(Stored data entries)
--*--

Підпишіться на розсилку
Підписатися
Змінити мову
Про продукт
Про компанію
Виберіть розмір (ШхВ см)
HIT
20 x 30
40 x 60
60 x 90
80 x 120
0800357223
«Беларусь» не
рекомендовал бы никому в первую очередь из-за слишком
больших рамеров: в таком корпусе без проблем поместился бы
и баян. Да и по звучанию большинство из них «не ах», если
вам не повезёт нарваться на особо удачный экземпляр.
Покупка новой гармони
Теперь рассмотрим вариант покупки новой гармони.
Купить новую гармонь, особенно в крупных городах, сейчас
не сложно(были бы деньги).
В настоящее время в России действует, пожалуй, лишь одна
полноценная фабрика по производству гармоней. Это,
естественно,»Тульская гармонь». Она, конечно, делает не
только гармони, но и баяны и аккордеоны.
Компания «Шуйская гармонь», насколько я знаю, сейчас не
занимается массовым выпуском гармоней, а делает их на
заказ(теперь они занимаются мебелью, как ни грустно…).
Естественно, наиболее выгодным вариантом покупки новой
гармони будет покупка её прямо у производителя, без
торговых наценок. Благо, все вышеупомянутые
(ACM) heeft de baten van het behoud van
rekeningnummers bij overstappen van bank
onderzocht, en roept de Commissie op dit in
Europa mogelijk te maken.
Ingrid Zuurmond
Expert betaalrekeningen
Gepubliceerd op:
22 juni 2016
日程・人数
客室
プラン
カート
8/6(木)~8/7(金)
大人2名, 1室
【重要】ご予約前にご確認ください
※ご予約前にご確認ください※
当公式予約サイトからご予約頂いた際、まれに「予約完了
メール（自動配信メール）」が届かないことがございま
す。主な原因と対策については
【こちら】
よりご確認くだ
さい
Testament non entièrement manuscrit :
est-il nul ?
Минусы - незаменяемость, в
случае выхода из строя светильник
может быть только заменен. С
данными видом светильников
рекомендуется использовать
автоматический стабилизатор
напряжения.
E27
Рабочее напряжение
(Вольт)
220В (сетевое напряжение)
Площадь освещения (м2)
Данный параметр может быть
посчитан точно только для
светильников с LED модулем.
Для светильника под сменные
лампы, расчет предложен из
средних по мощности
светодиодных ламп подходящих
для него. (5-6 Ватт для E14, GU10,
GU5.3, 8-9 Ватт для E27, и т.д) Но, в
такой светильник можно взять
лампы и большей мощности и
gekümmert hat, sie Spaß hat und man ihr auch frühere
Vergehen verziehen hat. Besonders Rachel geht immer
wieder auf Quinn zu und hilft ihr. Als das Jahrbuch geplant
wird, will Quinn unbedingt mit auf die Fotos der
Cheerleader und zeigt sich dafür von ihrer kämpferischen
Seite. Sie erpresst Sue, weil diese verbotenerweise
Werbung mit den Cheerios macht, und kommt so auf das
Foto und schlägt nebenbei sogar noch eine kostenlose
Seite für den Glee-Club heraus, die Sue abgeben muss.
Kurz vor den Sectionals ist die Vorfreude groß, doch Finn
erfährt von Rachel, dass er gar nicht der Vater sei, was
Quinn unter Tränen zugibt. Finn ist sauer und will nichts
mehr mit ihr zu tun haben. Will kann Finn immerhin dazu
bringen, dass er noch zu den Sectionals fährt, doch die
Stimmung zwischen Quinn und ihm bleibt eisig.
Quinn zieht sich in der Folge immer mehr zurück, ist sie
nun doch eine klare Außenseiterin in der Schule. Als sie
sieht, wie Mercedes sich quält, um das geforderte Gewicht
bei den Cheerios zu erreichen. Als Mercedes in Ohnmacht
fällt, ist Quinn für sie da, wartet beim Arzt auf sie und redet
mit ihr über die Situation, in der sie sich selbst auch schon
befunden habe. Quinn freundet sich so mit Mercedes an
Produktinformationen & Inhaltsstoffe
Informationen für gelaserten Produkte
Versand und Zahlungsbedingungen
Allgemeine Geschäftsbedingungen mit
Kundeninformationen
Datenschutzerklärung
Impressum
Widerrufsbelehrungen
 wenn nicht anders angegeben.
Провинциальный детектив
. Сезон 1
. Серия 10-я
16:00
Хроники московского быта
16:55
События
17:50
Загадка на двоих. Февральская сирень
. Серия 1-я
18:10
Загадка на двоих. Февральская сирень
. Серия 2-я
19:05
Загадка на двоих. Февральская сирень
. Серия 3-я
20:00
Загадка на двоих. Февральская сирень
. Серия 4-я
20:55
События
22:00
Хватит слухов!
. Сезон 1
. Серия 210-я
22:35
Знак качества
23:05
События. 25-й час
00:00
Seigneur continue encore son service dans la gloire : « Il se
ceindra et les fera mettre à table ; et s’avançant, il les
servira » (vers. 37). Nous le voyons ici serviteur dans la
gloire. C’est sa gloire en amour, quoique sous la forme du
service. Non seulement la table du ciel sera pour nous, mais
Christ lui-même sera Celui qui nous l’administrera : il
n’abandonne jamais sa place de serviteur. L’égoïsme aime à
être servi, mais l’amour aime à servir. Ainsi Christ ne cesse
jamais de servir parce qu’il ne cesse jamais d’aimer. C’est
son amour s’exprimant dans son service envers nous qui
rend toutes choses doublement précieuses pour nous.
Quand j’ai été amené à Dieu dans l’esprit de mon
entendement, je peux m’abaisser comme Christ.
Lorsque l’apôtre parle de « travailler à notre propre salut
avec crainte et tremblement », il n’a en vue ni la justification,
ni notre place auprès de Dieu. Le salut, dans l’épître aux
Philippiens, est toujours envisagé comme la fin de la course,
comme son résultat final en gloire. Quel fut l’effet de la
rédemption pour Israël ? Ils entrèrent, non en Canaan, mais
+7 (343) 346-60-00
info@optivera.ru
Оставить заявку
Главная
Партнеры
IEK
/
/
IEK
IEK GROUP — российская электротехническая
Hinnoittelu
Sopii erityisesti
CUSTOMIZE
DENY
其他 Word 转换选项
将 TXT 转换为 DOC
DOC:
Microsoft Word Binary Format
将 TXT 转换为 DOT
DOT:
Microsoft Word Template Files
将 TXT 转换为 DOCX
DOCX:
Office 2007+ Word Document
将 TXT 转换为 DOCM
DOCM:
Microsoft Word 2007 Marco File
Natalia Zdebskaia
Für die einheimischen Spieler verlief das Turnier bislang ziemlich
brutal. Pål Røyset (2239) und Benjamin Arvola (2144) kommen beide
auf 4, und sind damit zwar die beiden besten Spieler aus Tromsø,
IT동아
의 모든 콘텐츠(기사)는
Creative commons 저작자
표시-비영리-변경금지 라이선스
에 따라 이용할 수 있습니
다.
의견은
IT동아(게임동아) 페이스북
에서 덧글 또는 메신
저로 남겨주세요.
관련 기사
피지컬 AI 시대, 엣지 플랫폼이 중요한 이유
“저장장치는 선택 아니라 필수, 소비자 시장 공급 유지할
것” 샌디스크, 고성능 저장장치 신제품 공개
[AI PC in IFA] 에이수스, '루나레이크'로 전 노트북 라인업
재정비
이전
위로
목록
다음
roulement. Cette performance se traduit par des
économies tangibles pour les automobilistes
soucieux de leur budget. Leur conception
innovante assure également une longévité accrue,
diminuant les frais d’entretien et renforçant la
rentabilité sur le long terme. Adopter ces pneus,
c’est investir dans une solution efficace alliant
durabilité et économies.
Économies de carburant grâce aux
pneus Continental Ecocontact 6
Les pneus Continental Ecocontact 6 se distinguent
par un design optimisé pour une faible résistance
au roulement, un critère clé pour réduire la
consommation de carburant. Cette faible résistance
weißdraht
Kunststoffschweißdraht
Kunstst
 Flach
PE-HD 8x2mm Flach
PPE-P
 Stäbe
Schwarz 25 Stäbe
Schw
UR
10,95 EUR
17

--*--

Exercise instructions = Within the entries above, report how many lines contain the word "roulement"; the figure is all that is wanted.

Response to this task = 2